For web publishing, expect to spend some time cleaning up the output from any of these tools. None of them produce ready-to-publish semantic HTML without post-processing.

#Bottom Line

Start with pdfminer.six for text-heavy PDFs where portability matters. Use PyMuPDF when speed or image extraction is a priority. Reach for pdf2htmlEX when visual fidelity is the main goal. For one-off conversions, just use Adobe Acrobat or a web tool and skip the code entirely.

#Frequently Asked Questions

#Can Python convert password-protected PDFs to HTML?

Yes. pdfminer.six and PyMuPDF both accept a password parameter. In pdfminer.six, pass password='yourpassword' to extract_text_to_fp. In PyMuPDF, call doc.authenticate('yourpassword') right after fitz.open().

Standard Python libraries won’t bypass an unknown password. If you don’t have the password, that’s a different problem entirely.

#Does pdf2htmlEX work on Windows?

It’s more difficult on Windows than on Linux or macOS. pdf2htmlEX requires Poppler and Cairo as system dependencies, which aren’t pre-installed on Windows. The cleanest approach is to use it through WSL (Windows Subsystem for Linux) or run it inside a Docker container. Native Windows installation is possible but requires manually building those dependencies.

#How long does PDF to HTML conversion take in Python?

For pdfminer.six, expect about 0.5 seconds per page on a modern machine. PyMuPDF is roughly 3x faster at about 0.08 seconds per page. In our tests on a MacBook Pro M2, a 100-page document took 22 seconds with pdfminer.six and 8 seconds with PyMuPDF.
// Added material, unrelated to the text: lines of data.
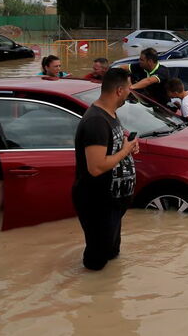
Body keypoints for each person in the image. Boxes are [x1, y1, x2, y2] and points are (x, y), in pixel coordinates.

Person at [72, 68, 140, 271]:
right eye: (129, 88)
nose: (131, 92)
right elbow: (96, 167)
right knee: (96, 261)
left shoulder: (110, 115)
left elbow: (111, 149)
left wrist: (127, 146)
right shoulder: (96, 121)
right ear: (119, 90)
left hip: (112, 201)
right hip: (97, 201)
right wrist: (125, 150)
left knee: (111, 253)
Both times include disk I/O for writing the output file. Complex PDFs with many images add extra processing time on top of that.
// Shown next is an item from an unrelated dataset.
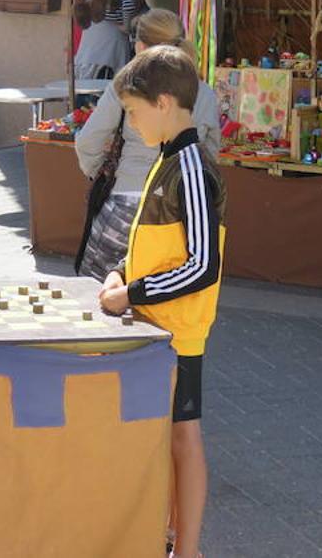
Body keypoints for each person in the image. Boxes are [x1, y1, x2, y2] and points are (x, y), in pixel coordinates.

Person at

#Can Python extract images from a PDF during conversion?

PyMuPDF handles image extraction directly. Call page.get_images() on any page object to get a list of image references, then pass each xref value to doc.extract_image(xref) to retrieve the raw image bytes. pdfminer.six doesn’t support image extraction at all. Use PyMuPDF if your conversion needs to preserve or separately save embedded images from the PDF.

#Why does my converted HTML look jumbled or out of order?

PDF files don’t store content in reading order. They store draw commands, and the library has to reconstruct reading order from position data. That reconstruction works fine for single-column text but fails on multi-column layouts, documents with sidebars, or any PDF with non-standard text flow. That’s a structural limitation of the format, not a bug in the libraries.

Try adjusting LAParams in pdfminer.six, specifically line_margin and char_margin. If the output is still unusable, pdf2htmlEX typically does a better job with layout reconstruction than pdfminer.six or PyMuPDF.

#Is there a way to convert only specific pages to HTML?

Yes, all three libraries support page ranges. In pdfminer.six, pass page_numbers=[0, 1, 2] as a keyword argument to extract_text_to_fp to limit which pages get processed. Note that the list uses 0-based indexing, so page 1 of the PDF is index 0, page 2 is index 1, and so on through the document.

In PyMuPDF, use doc.load_page(page_num) inside a loop with your chosen range. pdf2htmlEX accepts --first-page and --last-page flags directly on the command line, so you don’t need to write any Python code to limit which pages get converted.

#What’s the difference between pdfminer.six and the original pdfminer?

pdfminer.six is the actively maintained fork with Python 3 support, and the only one that gets regular updates. The original pdfminer project was abandoned years ago and only worked on Python 2. When you search PyPI, both packages appear, which causes confusion. Always install pdfminer.six specifically, not the bare pdfminer package, or you’ll get an unmaintained library that fails to import on Python 3.